▸ TASK STATEMENT: Please print the entries below exactly, from the line with "15: (930, 230, 1.00)" through the line with "34: (669, 174, 0.61)", including both of those lines and leaving out all others.

▸ RECORDS SUPPLIED:

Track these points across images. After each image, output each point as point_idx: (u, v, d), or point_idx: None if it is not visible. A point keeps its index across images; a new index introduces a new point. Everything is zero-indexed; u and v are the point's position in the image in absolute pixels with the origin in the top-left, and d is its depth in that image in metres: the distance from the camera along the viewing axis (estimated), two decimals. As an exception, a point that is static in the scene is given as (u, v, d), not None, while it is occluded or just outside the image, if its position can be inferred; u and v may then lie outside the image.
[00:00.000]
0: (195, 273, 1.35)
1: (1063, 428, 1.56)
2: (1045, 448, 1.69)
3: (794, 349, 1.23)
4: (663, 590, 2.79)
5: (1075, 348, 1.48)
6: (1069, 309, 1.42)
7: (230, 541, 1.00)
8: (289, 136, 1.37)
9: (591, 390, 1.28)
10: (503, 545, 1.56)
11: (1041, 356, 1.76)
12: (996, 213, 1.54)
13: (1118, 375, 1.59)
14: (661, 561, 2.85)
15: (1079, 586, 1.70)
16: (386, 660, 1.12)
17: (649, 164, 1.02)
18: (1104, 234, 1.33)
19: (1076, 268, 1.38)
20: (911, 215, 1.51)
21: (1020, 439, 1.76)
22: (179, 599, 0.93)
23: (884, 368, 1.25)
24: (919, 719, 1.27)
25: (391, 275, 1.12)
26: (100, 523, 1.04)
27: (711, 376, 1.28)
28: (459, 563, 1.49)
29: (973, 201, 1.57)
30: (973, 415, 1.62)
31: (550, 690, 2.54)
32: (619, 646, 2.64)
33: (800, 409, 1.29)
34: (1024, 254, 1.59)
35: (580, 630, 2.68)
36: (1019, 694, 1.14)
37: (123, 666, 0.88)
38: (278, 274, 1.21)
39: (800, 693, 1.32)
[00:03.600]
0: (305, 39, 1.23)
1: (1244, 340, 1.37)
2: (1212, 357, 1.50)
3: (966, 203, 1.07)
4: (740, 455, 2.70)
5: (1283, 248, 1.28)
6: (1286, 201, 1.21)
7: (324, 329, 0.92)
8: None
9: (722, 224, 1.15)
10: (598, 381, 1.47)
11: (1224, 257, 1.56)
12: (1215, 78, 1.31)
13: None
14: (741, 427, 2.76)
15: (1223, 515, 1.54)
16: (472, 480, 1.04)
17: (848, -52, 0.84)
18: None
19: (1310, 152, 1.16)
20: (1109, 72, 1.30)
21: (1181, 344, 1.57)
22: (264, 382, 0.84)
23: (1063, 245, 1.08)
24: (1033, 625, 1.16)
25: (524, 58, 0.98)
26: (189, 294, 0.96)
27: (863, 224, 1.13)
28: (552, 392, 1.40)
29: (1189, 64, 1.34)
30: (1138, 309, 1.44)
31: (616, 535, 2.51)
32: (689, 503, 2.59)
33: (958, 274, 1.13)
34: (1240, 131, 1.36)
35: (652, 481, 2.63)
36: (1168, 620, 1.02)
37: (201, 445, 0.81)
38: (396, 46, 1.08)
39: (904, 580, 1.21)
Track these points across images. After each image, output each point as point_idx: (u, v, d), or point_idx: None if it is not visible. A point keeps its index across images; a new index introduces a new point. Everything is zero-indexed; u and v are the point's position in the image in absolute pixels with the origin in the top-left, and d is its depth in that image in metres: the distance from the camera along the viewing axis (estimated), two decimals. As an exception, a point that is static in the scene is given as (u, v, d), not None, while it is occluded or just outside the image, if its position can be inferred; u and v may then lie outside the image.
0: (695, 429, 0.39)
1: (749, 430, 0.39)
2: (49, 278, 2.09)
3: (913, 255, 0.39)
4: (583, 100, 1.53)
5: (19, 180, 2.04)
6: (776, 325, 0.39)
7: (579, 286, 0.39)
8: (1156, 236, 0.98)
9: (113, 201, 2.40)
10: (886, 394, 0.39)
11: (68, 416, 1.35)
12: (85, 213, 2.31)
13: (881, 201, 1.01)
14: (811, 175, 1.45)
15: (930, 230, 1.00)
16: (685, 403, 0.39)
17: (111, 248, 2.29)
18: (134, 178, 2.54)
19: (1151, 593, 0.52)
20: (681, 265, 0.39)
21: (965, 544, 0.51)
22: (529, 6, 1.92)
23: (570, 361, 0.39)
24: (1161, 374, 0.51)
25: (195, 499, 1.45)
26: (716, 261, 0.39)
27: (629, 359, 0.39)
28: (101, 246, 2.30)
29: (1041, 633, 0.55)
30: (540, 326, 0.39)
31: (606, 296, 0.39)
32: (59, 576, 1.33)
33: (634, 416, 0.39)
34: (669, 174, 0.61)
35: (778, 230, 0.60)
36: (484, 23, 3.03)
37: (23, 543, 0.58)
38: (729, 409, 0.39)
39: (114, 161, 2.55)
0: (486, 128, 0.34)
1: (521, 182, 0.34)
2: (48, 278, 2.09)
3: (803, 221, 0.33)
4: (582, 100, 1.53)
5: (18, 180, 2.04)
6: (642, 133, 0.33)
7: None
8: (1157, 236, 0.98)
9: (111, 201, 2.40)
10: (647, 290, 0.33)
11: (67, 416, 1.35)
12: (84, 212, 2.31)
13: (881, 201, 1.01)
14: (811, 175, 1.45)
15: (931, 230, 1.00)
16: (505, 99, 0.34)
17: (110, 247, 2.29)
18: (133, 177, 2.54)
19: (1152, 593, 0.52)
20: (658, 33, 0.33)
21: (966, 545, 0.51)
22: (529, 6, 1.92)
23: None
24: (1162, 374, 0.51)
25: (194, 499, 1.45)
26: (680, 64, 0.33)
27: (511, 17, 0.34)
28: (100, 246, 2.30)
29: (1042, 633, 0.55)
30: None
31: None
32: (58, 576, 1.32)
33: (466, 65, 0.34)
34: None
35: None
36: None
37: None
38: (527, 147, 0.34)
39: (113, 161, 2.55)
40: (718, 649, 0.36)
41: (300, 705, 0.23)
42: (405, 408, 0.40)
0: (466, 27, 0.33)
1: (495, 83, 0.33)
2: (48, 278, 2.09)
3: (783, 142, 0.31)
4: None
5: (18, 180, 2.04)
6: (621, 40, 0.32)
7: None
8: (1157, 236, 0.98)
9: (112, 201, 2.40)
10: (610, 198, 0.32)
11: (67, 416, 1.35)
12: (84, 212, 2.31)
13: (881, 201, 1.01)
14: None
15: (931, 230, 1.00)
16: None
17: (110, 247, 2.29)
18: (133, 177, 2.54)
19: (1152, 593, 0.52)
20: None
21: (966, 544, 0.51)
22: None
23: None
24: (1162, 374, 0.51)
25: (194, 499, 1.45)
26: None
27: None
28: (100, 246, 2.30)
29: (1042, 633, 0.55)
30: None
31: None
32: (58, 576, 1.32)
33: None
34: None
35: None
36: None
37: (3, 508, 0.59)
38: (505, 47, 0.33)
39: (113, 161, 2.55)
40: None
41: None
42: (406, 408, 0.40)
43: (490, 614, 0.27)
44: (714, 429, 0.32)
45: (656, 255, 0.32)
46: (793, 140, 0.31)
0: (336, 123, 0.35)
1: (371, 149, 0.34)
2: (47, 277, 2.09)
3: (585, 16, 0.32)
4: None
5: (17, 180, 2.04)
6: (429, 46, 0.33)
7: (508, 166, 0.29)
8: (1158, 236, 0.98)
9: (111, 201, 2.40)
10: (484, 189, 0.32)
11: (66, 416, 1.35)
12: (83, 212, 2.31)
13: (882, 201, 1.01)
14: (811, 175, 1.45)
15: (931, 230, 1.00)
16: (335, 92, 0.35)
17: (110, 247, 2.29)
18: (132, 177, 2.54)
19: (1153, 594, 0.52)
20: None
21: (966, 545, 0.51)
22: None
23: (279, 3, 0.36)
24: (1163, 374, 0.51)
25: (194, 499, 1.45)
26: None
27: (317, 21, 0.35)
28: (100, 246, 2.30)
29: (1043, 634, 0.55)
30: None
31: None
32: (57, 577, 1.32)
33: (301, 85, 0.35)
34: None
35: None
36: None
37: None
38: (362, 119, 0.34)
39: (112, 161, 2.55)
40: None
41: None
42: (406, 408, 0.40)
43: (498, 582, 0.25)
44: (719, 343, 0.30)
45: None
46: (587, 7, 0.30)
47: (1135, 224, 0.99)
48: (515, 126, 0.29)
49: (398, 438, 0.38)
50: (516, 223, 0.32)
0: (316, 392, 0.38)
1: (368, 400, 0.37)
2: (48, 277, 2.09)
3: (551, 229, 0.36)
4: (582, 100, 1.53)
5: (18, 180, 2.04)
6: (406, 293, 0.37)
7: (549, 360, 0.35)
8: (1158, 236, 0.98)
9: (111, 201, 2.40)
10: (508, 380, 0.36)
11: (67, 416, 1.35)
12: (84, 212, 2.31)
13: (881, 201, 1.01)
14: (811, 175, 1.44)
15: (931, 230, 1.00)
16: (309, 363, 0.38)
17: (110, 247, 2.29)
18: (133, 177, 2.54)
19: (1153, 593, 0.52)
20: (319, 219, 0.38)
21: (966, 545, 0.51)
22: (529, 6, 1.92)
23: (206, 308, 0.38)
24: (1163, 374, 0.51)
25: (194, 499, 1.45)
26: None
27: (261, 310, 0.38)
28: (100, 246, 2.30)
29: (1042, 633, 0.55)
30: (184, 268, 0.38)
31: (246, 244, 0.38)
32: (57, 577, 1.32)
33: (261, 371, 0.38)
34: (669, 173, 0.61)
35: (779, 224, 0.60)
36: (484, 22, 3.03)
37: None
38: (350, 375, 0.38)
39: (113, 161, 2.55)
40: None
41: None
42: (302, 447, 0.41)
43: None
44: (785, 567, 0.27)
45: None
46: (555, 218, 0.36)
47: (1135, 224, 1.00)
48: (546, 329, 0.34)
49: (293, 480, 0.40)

▸ EXERCISE RESULT:
15: (930, 230, 1.00)
16: (685, 403, 0.39)
17: (111, 248, 2.29)
18: (134, 178, 2.54)
19: (1151, 593, 0.52)
20: (681, 265, 0.39)
21: (965, 544, 0.51)
22: (529, 6, 1.92)
23: (570, 361, 0.39)
24: (1161, 374, 0.51)
25: (195, 499, 1.45)
26: (716, 261, 0.39)
27: (629, 359, 0.39)
28: (101, 246, 2.30)
29: (1041, 633, 0.55)
30: (540, 326, 0.39)
31: (606, 296, 0.39)
32: (59, 576, 1.33)
33: (634, 416, 0.39)
34: (669, 174, 0.61)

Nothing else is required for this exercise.